Jyothi Engineering College, Cheruthuruthy
Bachelor of Technology · Computer Science and Engineering
August 1, 2022 – June 30, 2026
AI-Powered Wildfire Prediction System
August 1, 2025 – January 1, 2026
Cleaned and engineered environmental datasets including temperature, humidity, wind speed, and vegetation indices to build reliable machine learning inputs for wildfire risk modeling. Designed and trained an ensemble machine learning model combining XGBoost and LSTM with a severity classification layer, enabling accurate temporal wildfire risk forecasting 2 days in advance. Built an interactive map-based dashboard delivering real-time high-risk zone predictions and automating alert notifications to authorities, supporting proactive disaster prevention.

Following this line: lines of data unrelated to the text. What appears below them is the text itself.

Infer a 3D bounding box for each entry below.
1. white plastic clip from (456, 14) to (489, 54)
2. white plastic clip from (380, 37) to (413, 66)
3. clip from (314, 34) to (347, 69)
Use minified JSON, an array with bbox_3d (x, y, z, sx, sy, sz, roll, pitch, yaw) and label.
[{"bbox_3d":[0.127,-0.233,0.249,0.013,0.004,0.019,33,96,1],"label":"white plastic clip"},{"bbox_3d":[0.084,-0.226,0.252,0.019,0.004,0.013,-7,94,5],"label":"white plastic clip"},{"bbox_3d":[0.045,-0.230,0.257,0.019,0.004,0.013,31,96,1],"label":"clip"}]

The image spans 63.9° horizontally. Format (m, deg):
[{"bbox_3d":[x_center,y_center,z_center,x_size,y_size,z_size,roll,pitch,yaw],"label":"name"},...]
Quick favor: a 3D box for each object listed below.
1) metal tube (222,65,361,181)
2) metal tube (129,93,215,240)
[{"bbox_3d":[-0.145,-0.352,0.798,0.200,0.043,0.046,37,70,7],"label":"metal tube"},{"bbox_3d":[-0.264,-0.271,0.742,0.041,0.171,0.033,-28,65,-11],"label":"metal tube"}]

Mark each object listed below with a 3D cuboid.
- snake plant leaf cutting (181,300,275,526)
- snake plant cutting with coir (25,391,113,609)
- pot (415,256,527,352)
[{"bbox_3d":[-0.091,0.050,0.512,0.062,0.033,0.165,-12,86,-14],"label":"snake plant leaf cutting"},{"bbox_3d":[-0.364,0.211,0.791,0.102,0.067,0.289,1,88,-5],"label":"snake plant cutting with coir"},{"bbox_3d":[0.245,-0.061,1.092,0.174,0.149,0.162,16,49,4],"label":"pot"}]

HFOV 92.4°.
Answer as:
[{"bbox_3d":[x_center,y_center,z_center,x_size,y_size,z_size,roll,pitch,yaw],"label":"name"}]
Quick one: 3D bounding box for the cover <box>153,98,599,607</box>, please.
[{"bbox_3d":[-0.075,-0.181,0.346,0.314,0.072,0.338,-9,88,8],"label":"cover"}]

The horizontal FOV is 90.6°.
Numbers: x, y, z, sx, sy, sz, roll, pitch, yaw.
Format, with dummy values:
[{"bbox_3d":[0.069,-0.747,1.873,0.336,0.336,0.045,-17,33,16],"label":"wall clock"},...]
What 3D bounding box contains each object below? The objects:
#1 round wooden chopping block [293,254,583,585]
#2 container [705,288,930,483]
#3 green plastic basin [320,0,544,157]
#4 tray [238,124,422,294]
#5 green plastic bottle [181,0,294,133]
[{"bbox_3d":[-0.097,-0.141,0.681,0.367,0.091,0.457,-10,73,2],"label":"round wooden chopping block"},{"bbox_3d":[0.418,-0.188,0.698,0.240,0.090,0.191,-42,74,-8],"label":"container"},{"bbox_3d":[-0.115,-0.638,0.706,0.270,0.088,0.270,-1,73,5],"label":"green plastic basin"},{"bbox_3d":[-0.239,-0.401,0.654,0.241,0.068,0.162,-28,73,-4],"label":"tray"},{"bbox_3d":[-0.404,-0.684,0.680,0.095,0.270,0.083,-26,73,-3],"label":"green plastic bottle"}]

Femora – Women-Centric Mobile Application
January 1, 2025 – March 1, 2025
Developed a cross-platform mobile application using Flutter and Supabase with features including period tracking, SOS safety alerts, fitness video modules, nutrition guidance, and a community forum. Implemented secure backend services using Supabase for user authentication, real-time communication, and scalable data storage, supporting personalized health tracking and emergency safety alerts. Designed a modular UI/UX architecture in Flutter ensuring lightweight deployment, long-term maintainability, and seamless user experience across diverse connectivity environments.
Cultural Fit Analysis
The candidate's projects demonstrate a diverse interest in applying technology to real-world problems, from environmental prediction to women's health. This breadth, combined with an academic background in Computer Science and Engineering, suggests an individual who is curious, impact-driven, and capable of adapting to various project domains. The mention of 'Women in Technology' as an interest also indicates alignment with inclusive and diverse work cultures. The target role of 'AI Engineer' aligns well with the candidate's demonstrated skills in ML/AI and data engineering.

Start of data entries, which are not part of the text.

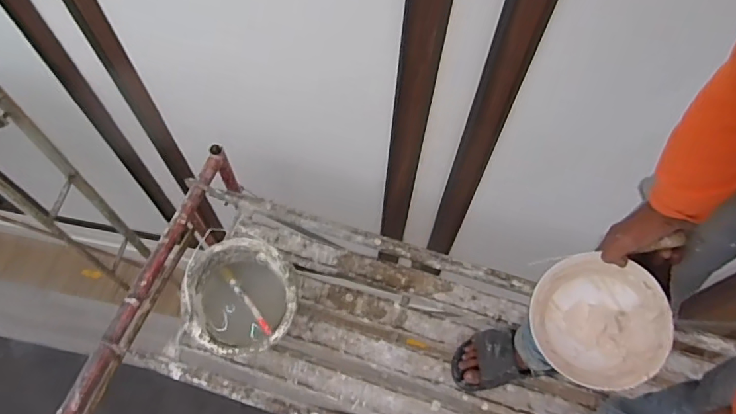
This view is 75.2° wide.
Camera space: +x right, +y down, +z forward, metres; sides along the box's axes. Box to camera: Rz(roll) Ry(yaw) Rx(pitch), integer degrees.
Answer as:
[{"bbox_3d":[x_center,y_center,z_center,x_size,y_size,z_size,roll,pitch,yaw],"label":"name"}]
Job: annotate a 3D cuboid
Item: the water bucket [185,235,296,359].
[{"bbox_3d":[-0.276,0.220,1.089,0.226,0.179,0.242,1,61,-1],"label":"water bucket"}]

Soft Skills & Operational Fit
The candidate's resume highlights strong soft skills such as technical communication, team collaboration, critical thinking, and problem-solving. The project descriptions indicate an ability to work on complex problems and deliver functional solutions. The academic background and project diversity suggest a proactive and adaptable individual, suitable for collaborative and innovative environments.